The Adventures of Tom Sawyer and The Adventures of Huckleberry Finn, both by Mark Twain, are also books my Dad forced me to read. I read them when I was in Junior 1 [first year of middle school], but I can’t remember the plot myself, I can only remember their bravery, loyalty, and I remember that little brat Tom suddenly knew to steal a kiss from the girl when they were in a secluded spot, which counted as being in love. I also wrote an essay after reading The Adventures of Tom Sawyer, the first time in my life I wrote a book review and won some prize for young children’s reading in the county. I’ve enjoyed writing book reviews up till this day; perhaps this is why.

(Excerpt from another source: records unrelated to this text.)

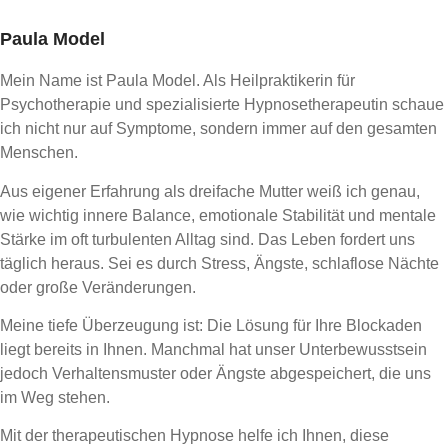
Paula Model
Mein Name ist Paula Model. Als Heilpraktikerin für
Psychotherapie und spezialisierte Hypnosetherapeutin schaue
ich nicht nur auf Symptome, sondern immer auf den gesamten
Menschen.
Aus eigener Erfahrung als dreifache Mutter weiß ich genau,
wie wichtig innere Balance, emotionale Stabilität und mentale
Stärke im oft turbulenten Alltag sind. Das Leben fordert uns
täglich heraus. Sei es durch Stress, Ängste, schlaflose Nächte
oder große Veränderungen.
Meine tiefe Überzeugung ist: Die Lösung für Ihre Blockaden
liegt bereits in Ihnen. Manchmal hat unser Unterbewusstsein
jedoch Verhaltensmuster oder Ängste abgespeichert, die uns
im Weg stehen.
Mit der therapeutischen Hypnose helfe ich Ihnen, diese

I also read those two books as a kid. To be honest, I’m not sure I can remember much more of them than Xiao Han can. It took me several attempts to read Huck Finn, I found the dialect so impenetrable.

And anyway, it’s a good thing I stopped there: skimming is enough for several paragraphs, them being as much lists of authors and/or books, many foreign (and the Chinese versions of foreign names don’t always bear that close a resemblance to the original foreign names- it can be quite a mission figuring out who or what is being referred to sometimes). Still, it is an interesting mix of authors, books and opinions. No, I’m not even going to attempt to translate the whole thing. Some of the foreign books and authors, I just can’t figure out what or who they are. Just going to cut straight to the last paragraph:

虽说转眼过了近三十年,以大学毕业为界 也已16年,可我父亲——那个在我小时候给我确定“逼读书”的托尔斯泰迷、巴尔扎克迷,并未老去——他正在执行去年制定的十年写作计划。这会儿,我环顾书 房四周,灯光下、书柜里,这些老朋友静静地凝视着我,和我父亲一样,他们也没有老去,如此,我也不会老,我想。

Although these thirty years have passed in the blink of an eye, it already being 16 years since I graduated from university, my father- that fan of Tolstoy and Balzac who set me “compelled-to-read books” when I was a child- he is carrying out the ten year reading plan set last year. This time, as I look around the study, under the lamplight, in the book cabinets, these old friends are gazing at me, and just like my father they haven’t aged, and I think, in the same way, I won’t get old.

And I suppose, if I sat down to think about it, I could also compose a long, rambling list of books and authors that have influenced me. But it wasn’t my father who forced me to read; on the contrary, if my parents ever needed to find me, they’d go to my bedroom, and nine times out of ten I’d be happily curled up inside reading a book and dreaming…

 

About the Author

wangbo

A Kiwi teaching English to oil workers in Beijing, studying Chinese in my spare time, married to a beautiful Beijing lass, consuming vast quantities of green tea (usually Xihu Longjing/西湖龙井, if that means anything to you), eating good food (except for when I cook), missing good Kiwi ale, breathing smog, generally living as best I can outside Godzone and having a good time of it.

6 thoughts on “à la recherche des livres perdus

  1. Man, great stuff, Wangbo!

    后来之所以动不动就手痒效颦…I am not too sure what he meant either. There is an idiom, 东施效颦, which means 比喻不了解人家真正长处,而去生搬硬套,结果事与愿违。也泛指机械的模仿者愚蠢可笑。

    http://baike.baidu.com/view/8805.htm

    Maybe the author also writes poems, and that is just a modest/self-deprecating/funny way of saying it.

  2. Thanks for that. My wife wasn’t much help, either, she said there’s a lot in Xiao Han’s writing she has trouble figuring out, too, but I think you might be on to something with that explanation, I’m looking into it now.

  3. Ah, okay. I was wondering if he was some big name in Chinese blogging. I like what I saw on his site–but I had a bit of trouble with his Chinese (your Chinese must be better than mine if you only had trouble with that one sentence . . .)

  4. I cheated by skimming through a lot of that post…

    I don’t know enough about the Chinese-language blogosphere to know how big a name he may or may not be.